MARD: Mirror-Augmented Reasoning Distillation for Mechanism-Level Drug-Drug Interaction Prediction
MARD: Mirror-Augmented Reasoning Distillation for Mechanism-Level Drug-Drug Interaction Prediction
MARD:用于机制级药物相互作用预测的镜像增强推理蒸馏
Abstract: Mechanism-level drug-level drug-drug interaction (DDI) prediction requires identifying which enzyme or pharmacodynamic axis is implicated, in which direction, and with which evidence — not merely whether two drugs interact. We introduce a reproducible mechanism-level DDI labelling and evaluation protocol with a structured 7-family/147-subtype taxonomy, leakage-safe cold-split protocols, and auditable reasoning metrics for evaluating pharmacological prediction beyond flat interaction classification.

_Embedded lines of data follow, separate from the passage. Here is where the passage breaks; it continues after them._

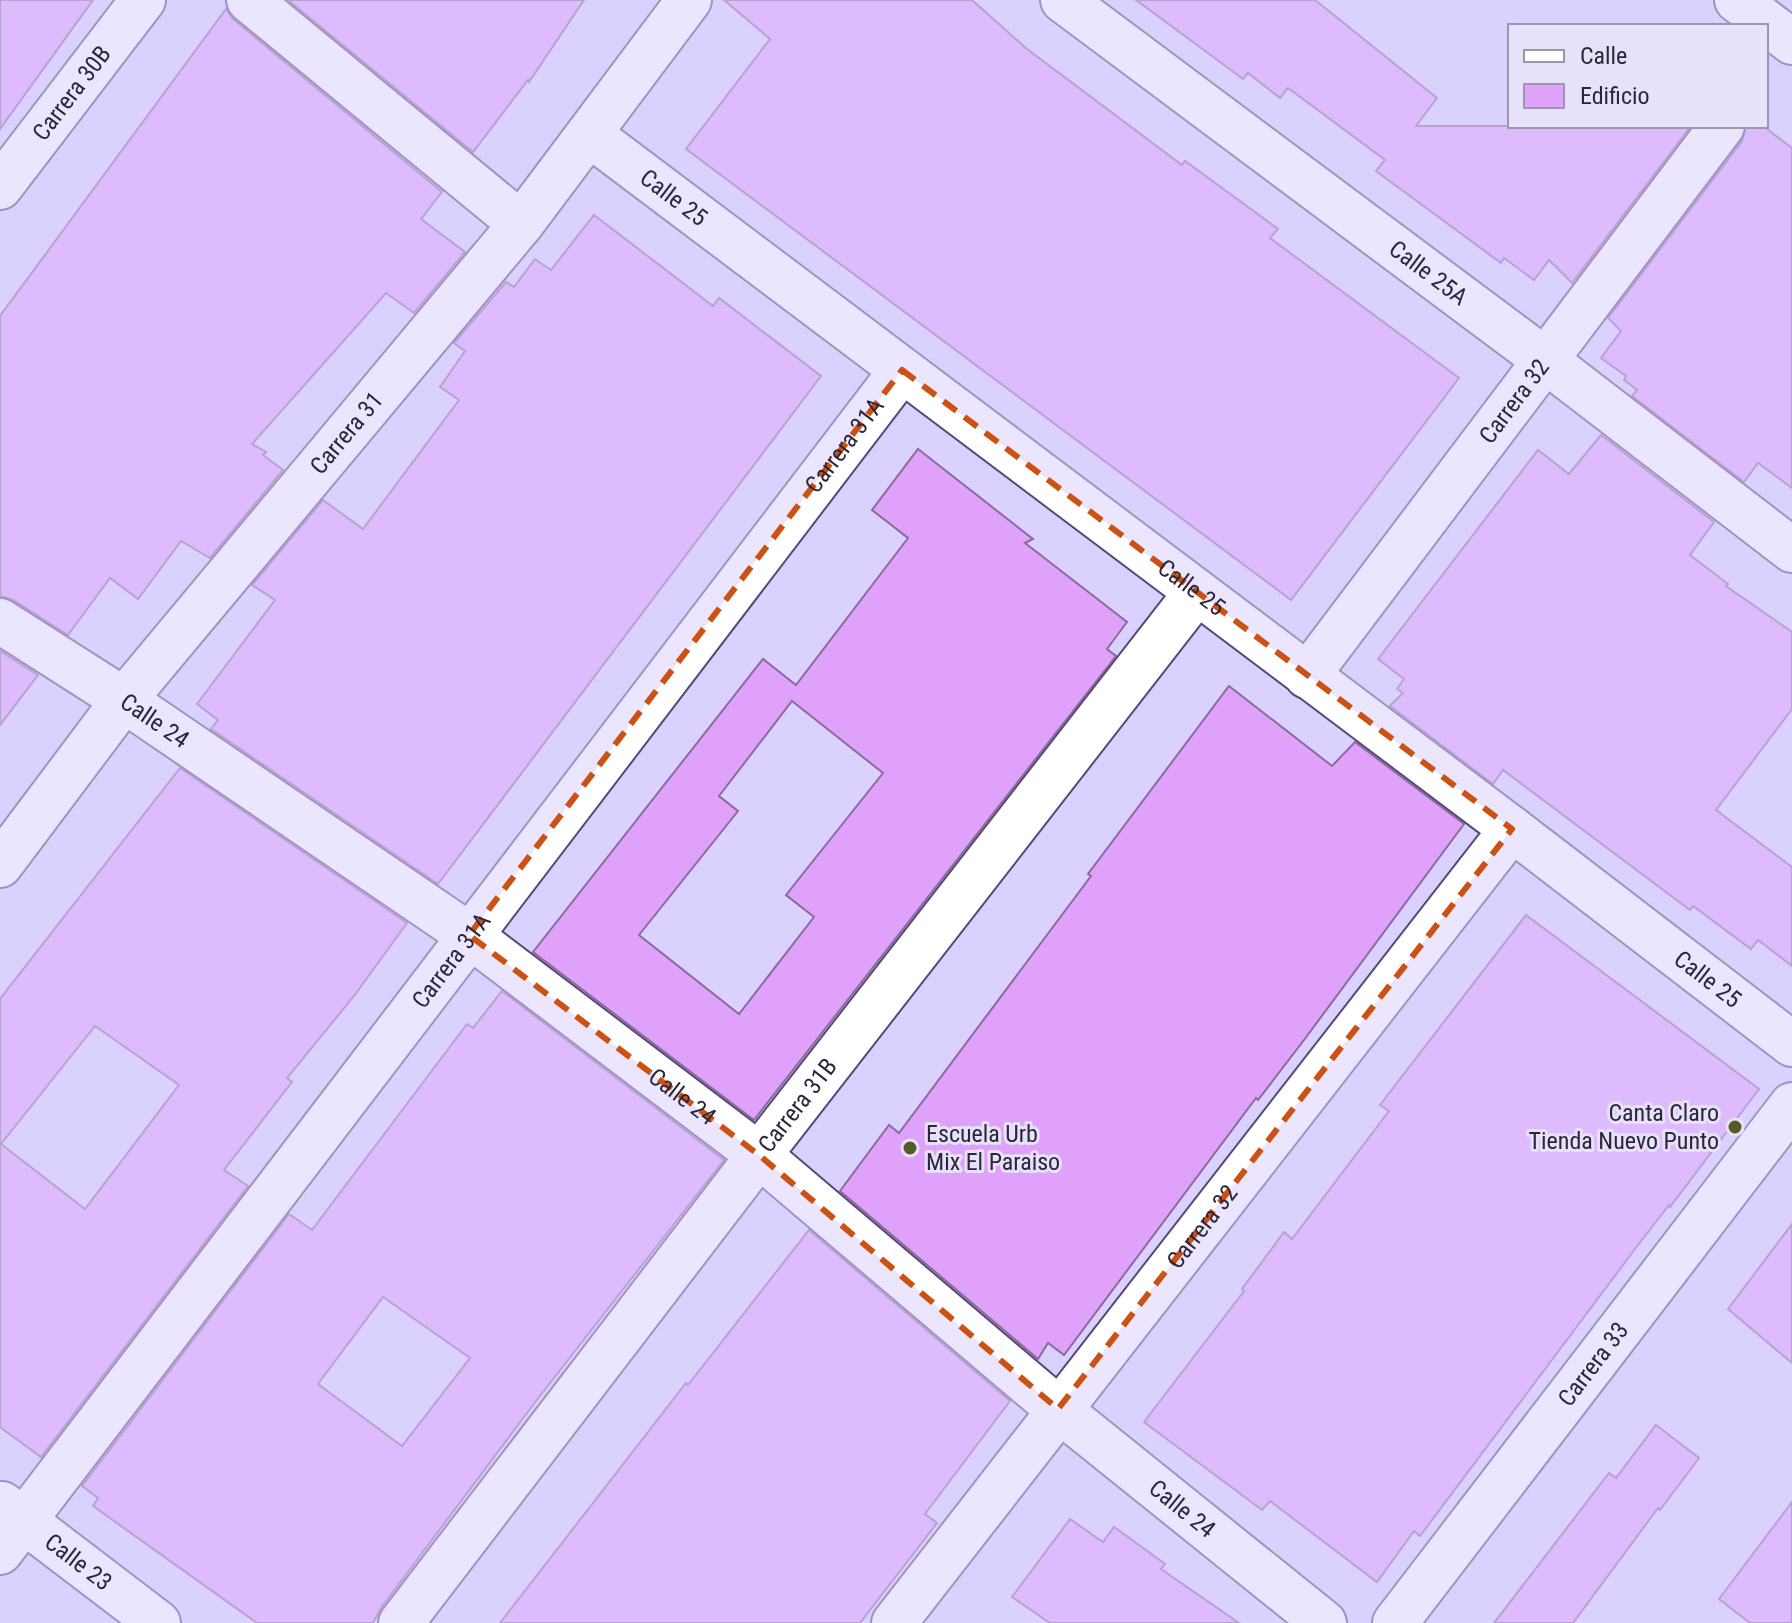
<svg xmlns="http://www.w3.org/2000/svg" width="1792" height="1623" font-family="'Roboto Condensed',sans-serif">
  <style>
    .building { fill: #e0a1fb; stroke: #8b6b99; stroke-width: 2; fill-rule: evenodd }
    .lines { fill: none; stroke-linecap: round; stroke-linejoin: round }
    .street-casing { stroke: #554978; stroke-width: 48 }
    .secondary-casing { stroke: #554978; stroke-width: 48 }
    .street { stroke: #fff; stroke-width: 44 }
    .secondary { stroke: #fff; stroke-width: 44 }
    .marked { fill: none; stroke: #cc5113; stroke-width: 6; stroke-dasharray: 16 10; stroke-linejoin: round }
    .poi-dot { fill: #545a29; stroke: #e7e2f9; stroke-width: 3 }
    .labels { text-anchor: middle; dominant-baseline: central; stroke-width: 6; stroke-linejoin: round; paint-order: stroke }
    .street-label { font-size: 24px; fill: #2c263b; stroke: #e7e2f9 }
    .poi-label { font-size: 24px; fill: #2c263b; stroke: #e7e2f9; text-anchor: end }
  </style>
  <rect width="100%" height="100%" fill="#dbd1fe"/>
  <g class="building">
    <polygon points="0,0 93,0 0,129"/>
    <polygon points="288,0 584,0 529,82 528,80 473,152"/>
    <polygon points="724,0 972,0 1027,49 1182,165 1185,161 1278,229 1270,238 1459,378 1291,600 686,149 770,39"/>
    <polygon points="1136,0 1315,0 1437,98 1416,126 1691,126 1572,283 1549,260 1534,280 1504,258 1501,263 1376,171 1385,160 1288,88 1280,98 1248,73 1243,79"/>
    <polygon points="226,9 233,19 442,192 421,219 465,252 414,313 386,293 252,444 266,452 263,455 283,470 210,558 181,541 138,599 110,578 68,635 13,600 0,596 0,316"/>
    <polygon points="1746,126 1763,126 1792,148 1792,488 1758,463 1744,482 1632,396 1637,390 1624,380 1626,376 1601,358 1621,331 1608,318 1742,141"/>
    <polygon points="594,215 713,306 719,298 821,376 438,884 211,729 218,720 197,704 275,600 252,585 323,500 363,529 459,400 440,387 465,351 454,343 506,282 514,287 535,259 551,270"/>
    <polygon points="1601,435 1714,522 1690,555 1728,584 1726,586 1792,632 1792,709 1716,810 1792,867 1792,966 1758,940 1751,949 1693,906 1690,910 1503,770 1493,784 1390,706 1403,693 1397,689 1404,679 1378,659 1538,450 1569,474"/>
    <path d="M918 449 1033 539 1025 543 1127 622 1107 649 1116 656 754 1120 533 952 763 659 796 685 908 538 872 510ZM792 701 883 773 786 895 814 917 739 1014 639 935 738 811 719 796Z"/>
    <polygon points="0,651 38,675 0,725"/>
    <polygon points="1229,686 1332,766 1355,742 1464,824 1304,1040 1258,1100 1256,1098 1064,1355 1048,1343 1038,1359 840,1191 889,1125 899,1133 1091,876 1088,874"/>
    <path d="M180 768 407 923 354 996 287 1078 292 1082 224 1170 248 1186 41 1457 0 1427V999ZM95 1026 179 1085 85 1209 1 1144Z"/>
    <polygon points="1526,915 1759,1089 1670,1207 1669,1205 1638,1245 1420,1536 1414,1531 1377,1582 1270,1501 1262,1510 1144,1422 1244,1291 1242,1289 1284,1232 1292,1239 1389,1111 1380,1105"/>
    <path d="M502 991 724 1160 536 1401 381 1608 373 1623H257L93 1506 98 1498 82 1486 289 1214 312 1230 467 1024 473 1028ZM383 1297 470 1358 402 1446 318 1384Z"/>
    <polygon points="1792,1224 1792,1363 1728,1309"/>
    <polygon points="809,1230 1010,1401 925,1514 937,1523 860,1623 500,1623 686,1383 688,1385"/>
    <polygon points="1656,1425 1699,1458 1660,1510 1658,1508 1573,1623 1494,1623 1609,1473 1616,1478"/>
    <polygon points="1792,1502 1792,1623 1750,1623 1719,1599"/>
    <polygon points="1070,1519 1103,1542 1114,1527 1165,1564 1161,1569 1239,1623 1050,1623 1012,1597"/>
  </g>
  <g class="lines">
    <defs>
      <g id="street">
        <polyline points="249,0 521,224"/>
        <path id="s1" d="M1063 0 1545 360 1792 550"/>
        <polyline points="1737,0 1792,42"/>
        <path id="s2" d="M589 134 1512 829 1792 1044"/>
        <path id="s3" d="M0 187 143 0"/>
        <path id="s4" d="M0 621 124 700 469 935 759 1155 1058 1409 1324 1623"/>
        <path id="s5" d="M1307 676 1722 126"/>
        <path id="s6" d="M2 1504 158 1623"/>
        <path id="s7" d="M0 1552 902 370"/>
        <path id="s8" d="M401 1623 759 1155 1197 592"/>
        <path id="s9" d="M894 1623 1512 829"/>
        <path id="s10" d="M1395 1623 1792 1105"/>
      </g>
      <g id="secondary">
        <path id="s11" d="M0 865 124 700 521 224 689 0"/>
      </g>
    </defs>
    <use href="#street" class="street-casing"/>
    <use href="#secondary" class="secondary-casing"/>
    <use href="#street" class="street"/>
    <use href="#secondary" class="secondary"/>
  </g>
  <path d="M0 0H1792V1623H0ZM902 370 1512 829 1058 1409 759 1155 469 935Z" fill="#dbd1fe" fill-opacity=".55" fill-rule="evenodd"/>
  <path class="marked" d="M902 370 1512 829 1058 1409 759 1155 469 935Z"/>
  <g class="poi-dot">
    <circle cx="1735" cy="1127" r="8"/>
    <circle cx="910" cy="1148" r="8"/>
  </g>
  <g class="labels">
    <g class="street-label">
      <text stroke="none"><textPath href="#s3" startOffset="118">Carrera 30B</textPath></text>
      <text stroke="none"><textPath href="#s2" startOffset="106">Calle 25</textPath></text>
      <text stroke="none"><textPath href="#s1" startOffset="456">Calle 25A</textPath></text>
      <text stroke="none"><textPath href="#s5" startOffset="344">Carrera 32</textPath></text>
      <text stroke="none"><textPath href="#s11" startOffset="554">Carrera 31</textPath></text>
      <text stroke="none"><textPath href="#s7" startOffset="1392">Carrera 31A</textPath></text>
      <text stroke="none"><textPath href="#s2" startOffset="754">Calle 25</textPath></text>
      <text stroke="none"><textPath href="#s4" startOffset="184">Calle 24</textPath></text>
      <text stroke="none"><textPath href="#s7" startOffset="744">Carrera 31A</textPath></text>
      <text stroke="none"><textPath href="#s2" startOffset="1402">Calle 25</textPath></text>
      <text stroke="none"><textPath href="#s4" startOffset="832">Calle 24</textPath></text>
      <text stroke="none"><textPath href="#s8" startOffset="652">Carrera 31B</textPath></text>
      <text stroke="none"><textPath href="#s9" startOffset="502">Carrera 32</textPath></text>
      <text stroke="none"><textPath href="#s10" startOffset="326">Carrera 33</textPath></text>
      <text stroke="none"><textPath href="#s4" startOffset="1480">Calle 24</textPath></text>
      <text stroke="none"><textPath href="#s6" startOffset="96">Calle 23</textPath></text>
    </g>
    <g class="poi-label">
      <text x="1719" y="1113">Canta Claro<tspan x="1719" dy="28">Tienda Nuevo Punto</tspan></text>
      <text x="926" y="1134" text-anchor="start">Escuela Urb<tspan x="926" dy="28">Mix El Paraiso</tspan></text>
    </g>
  </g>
  <rect x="1508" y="24" width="260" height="104" fill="#e7e2f9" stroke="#9c97ad" stroke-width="2"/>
  <rect x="1524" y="50" width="40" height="12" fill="#ffffff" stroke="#9c97ad" stroke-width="2"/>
  <text x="1580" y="64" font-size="24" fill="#2c263b">Calle</text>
  <rect x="1524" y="84" width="40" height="24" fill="#e0a1fb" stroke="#9c97ad" stroke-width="2"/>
  <text x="1580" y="104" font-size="24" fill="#2c263b">Edificio</text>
</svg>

摘要: 机制级药物相互作用(DDI)预测不仅需要判断两种药物是否会产生相互作用,还需要识别涉及哪种酶或药效学轴、作用方向以及相关证据。我们引入了一套可复现的机制级 DDI 标注与评估协议,包含结构化的 7 个家族/147 个亚型的分类法、防泄漏的冷分割(cold-split)协议,以及用于评估超越简单交互分类的药理学预测的可审计推理指标。
We propose a pipeline that produces a 7B reasoning MARD (Mirror-Augmented Reasoning Distillation), combining three training innovations: a single-token KL divergence on direction tag that ties the model’s prediction, per-loss PRM-weighted DPO with programmatic hard negatives, and a leakage-safe mechanism-aware retrieval channel. Process-reward step labels are automatically verifiable against DrugBank-structured fields, requiring no human or LLM judges.
我们提出了一种能够生成 7B 参数推理模型 MARD(镜像增强推理蒸馏)的流水线,结合了三项训练创新:针对方向标签的单标记 KL 散度(用于约束模型预测)、基于损失的 PRM 加权 DPO(结合程序化硬负样本),以及防泄漏的机制感知检索通道。过程奖励(Process-reward)步骤标签可根据 DrugBank 的结构化字段自动验证,无需人工或大模型(LLM)评估。
On the April-2026 DrugBank release, our MARD-7B is the only system in a 32-system comparison whose accuracy survives drug-pair novelty, beating the best baseline by +13.9 pp and GPT-4o by +6.7 pp at ~1% of frontier API cost. Further analysis reveals an anti-memorisation signature where accuracy improves on rarely seen drugs, suggesting that gain comes from structured pharmacological reasoning rather than drug-frequency memorisation. We release corpus, DDI-PRM, retrieval index, and training code.
在 2026 年 4 月发布的 DrugBank 数据集上,MARD-7B 是 32 个对比系统中唯一在面对新药物对时仍能保持准确性的模型,其表现比最佳基准高出 13.9 个百分点,比 GPT-4o 高出 6.7 个百分点,而成本仅为前沿 API 的约 1%。进一步分析揭示了一种“反记忆”特征,即模型在罕见药物上的准确率反而有所提升,这表明其性能增益源于结构化的药理学推理,而非对药物出现频率的记忆。我们已开源语料库、DDI-PRM、检索索引及训练代码。